I know, that I have several ways in which I, myself, am creative. So, at least for me, this theory (though it may not be backed up by science) rings true!

Can anyone comment on the research regarding creativity and severe mental illness?

I greatly appreciate your support!

Struggling? Newly Diagnosed? A Message For Families Of Those With Psychosis!

Disclaimer: This Site is intended to provide general knowledge, and is not intended to serve as medical advice of any sort.  Changes in mental health treatment should never be made without consulting your health care provider.

This has been my doctor’s and family’s approach to helping me with schizoaffective disorder.

It sometimes takes awhile, but my overall message to you, is that psychosis can (and often does) get better!

In the past 20+ years of living with schizoaffective disorder, I can tell you six things (some of these you already know), that have helped the trajectory of my mental illness.

Below are some of the things that my parents were able to do for me…

1) Never compare your loved one’s struggles to anyone else’s hardships, past or present. Their struggles are unique to them, and are more than enough for them to handle!

2) Have your loved one take their medication. It can be difficult for some people with psychosis to recognize that they have an illness.

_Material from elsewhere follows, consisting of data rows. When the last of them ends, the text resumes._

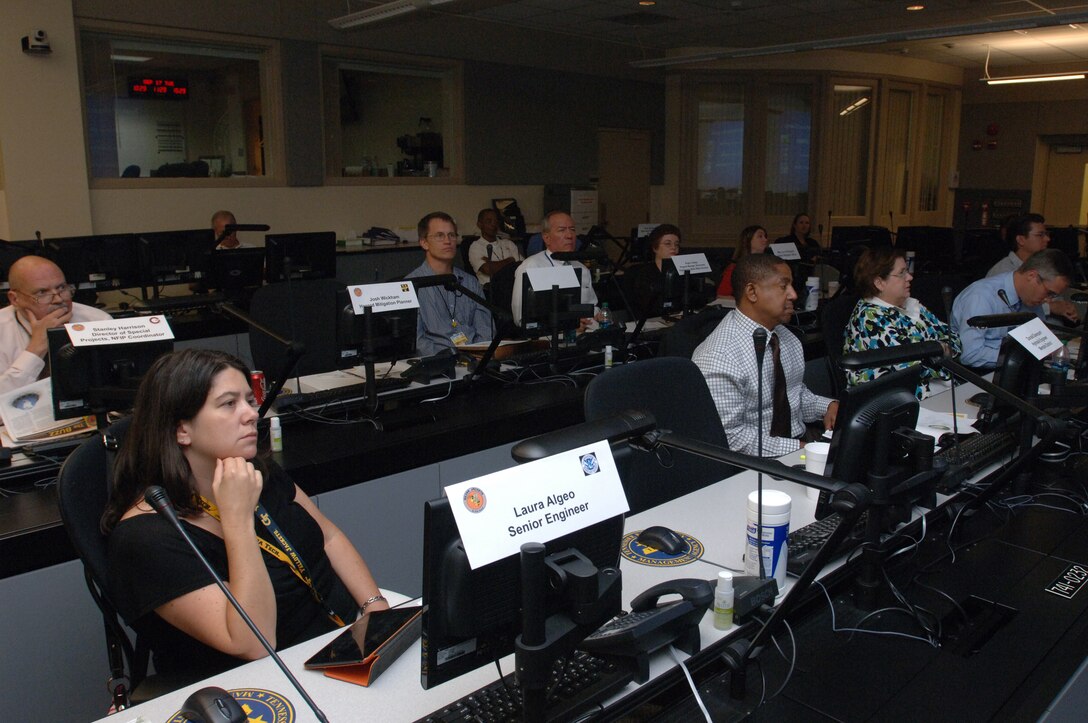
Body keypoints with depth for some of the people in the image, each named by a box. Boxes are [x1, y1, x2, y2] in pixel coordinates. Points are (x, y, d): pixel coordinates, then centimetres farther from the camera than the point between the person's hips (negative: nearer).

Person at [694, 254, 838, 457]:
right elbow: (729, 435, -21)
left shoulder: (785, 336, 6)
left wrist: (826, 406, 0)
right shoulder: (718, 358, -21)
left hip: (801, 440, 8)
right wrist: (798, 448, -21)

Keep working with the professionals, and depending on how “ill” your loved one is, consider getting on as POA for their health care (for awhile).

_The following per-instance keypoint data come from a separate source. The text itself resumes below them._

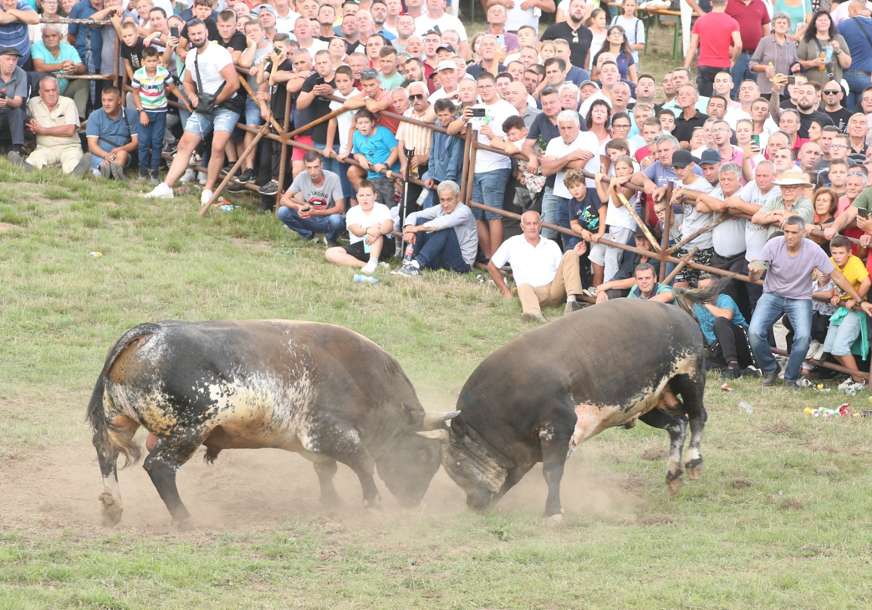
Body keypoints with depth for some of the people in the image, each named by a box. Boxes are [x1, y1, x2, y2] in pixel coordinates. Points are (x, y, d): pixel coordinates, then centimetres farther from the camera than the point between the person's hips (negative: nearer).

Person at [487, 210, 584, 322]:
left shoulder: (552, 245, 21)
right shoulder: (512, 244, 14)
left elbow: (564, 271, 20)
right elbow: (492, 266, 20)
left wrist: (574, 255, 1)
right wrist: (505, 291, 13)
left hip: (554, 288, 2)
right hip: (533, 291, -2)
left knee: (570, 255, -13)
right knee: (524, 286, -38)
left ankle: (572, 300, -34)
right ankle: (534, 313, -72)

3) Validate your loved one’s feelings, but also know that some psychotic symptoms need to be challenged. If you can challenge their symptoms safely and healthily, then you definitely should! Also, it can be quite tricky dealing with religious delusions and hallucinations (with your loved ones), so tread carefully, and allow your loved ones some latitude with carving out a “helpful” belief system.

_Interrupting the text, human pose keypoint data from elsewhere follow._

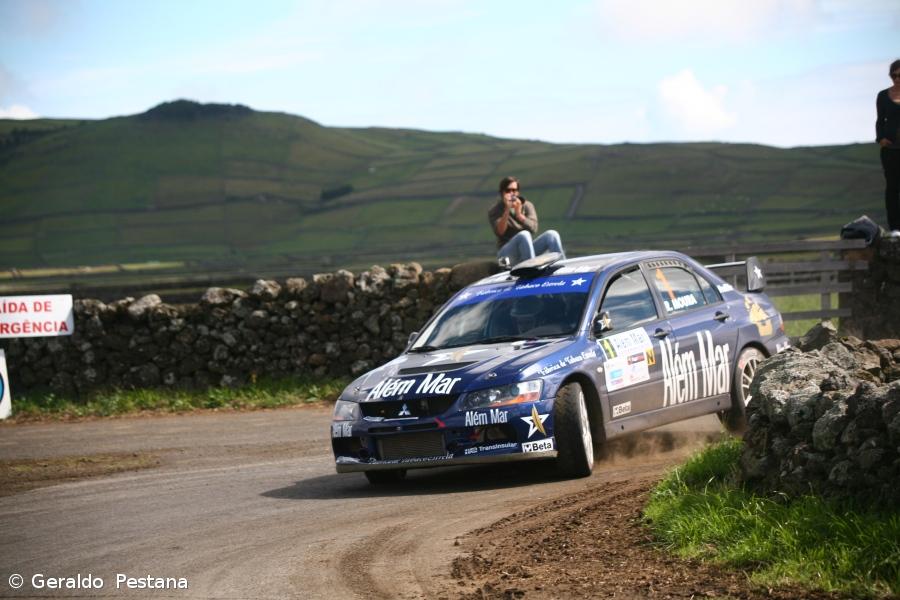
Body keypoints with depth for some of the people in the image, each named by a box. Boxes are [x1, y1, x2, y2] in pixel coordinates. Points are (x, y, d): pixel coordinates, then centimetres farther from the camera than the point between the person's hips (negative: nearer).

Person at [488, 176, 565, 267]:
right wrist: (507, 210, -22)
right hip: (507, 252, -3)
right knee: (524, 235, -34)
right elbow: (499, 232, -15)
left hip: (527, 249, 3)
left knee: (551, 234, -20)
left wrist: (519, 214, -22)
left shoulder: (527, 205, 8)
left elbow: (533, 229, -8)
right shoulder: (494, 211, 3)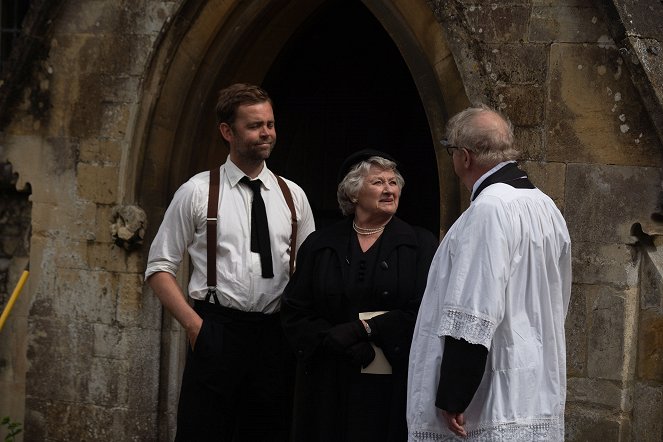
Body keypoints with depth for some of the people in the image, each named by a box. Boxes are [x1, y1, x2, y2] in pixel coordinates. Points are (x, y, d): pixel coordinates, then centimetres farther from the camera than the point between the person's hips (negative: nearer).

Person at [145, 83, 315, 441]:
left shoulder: (294, 196, 11)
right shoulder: (197, 192, 0)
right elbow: (159, 267, 2)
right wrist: (192, 322, -9)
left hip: (275, 339, 3)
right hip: (216, 331, -3)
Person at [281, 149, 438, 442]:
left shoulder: (421, 245, 5)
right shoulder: (320, 245, 10)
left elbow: (424, 311, -7)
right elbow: (294, 311, 4)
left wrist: (362, 329, -14)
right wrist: (333, 341, -13)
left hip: (395, 383, -1)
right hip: (330, 385, 1)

4) Have your loved one try and follow a schedule. This is a lot more difficult than one might think! I personally have been trying to stick with a schedule for two decades, and with little luck. However, I stay productive (not just busy), so that is important too!

5) Let your loved one know, whether it be through actions and/or words, that they are important in the world, and that they are “loved!” I can’t tell you enough, the difference that this has made for me in my life—knowing that I was loved (while in the midst of so much suffering)—that really has made a difference for me!

6) Don’t preach “recovery” to your loved one—especially if you (and them) are having trouble with some of the earlier suggestions. This could cause a lot of damage to your loved one! Your loved one needs to know the tenets of one through five, and when those are being followed properly, then you can have discussions on where they see themselves in the future, and “they” will formulate what they must do to embark on the road to “recovery.”

I personally am still very symptomatic, but having worked on all of the above, with the professionals, my parents, and a few close friends, I am on the upswing (and, doing quite a bit better than I was when I first presented symptoms).

Best of luck to you (and with time, intentionality, and patience), it will get better…

Blessings!

The Reality Of My Delusions And Hallucinations

There is nothing more disconcerting for me than my delusions and hallucinations.

They occur every day.

When my wife is available, I will oftentimes get a “reality check,” which definitely helps.

I don’t share any of the things I share with you, under the notion that you should in some way, feel sorry for me. I just want you to better understand me.

So, my schizophrenia symptoms happen when I write, too.

They happen all throughout the day.

I often question whether I am in a simulation, or whether I am just living a life that all-out sucks.

I question the existence of a higher power when I see evidence (a whole lot of evidence sometimes) to the contrary.

I guess oftentimes, I just don’t know what is real.

This is schizophrenia.

Also, the more information I get out on the blog, the more I feel as though I am being watched, and I feel persecuted for telling the things I tell.

Schizophrenia is my Achilles heel. I did not ask for this, I would not wish this upon any of my enemies (of which I do dislike a few people).

My condition is not a death sentence, but it is some real deal bullshit.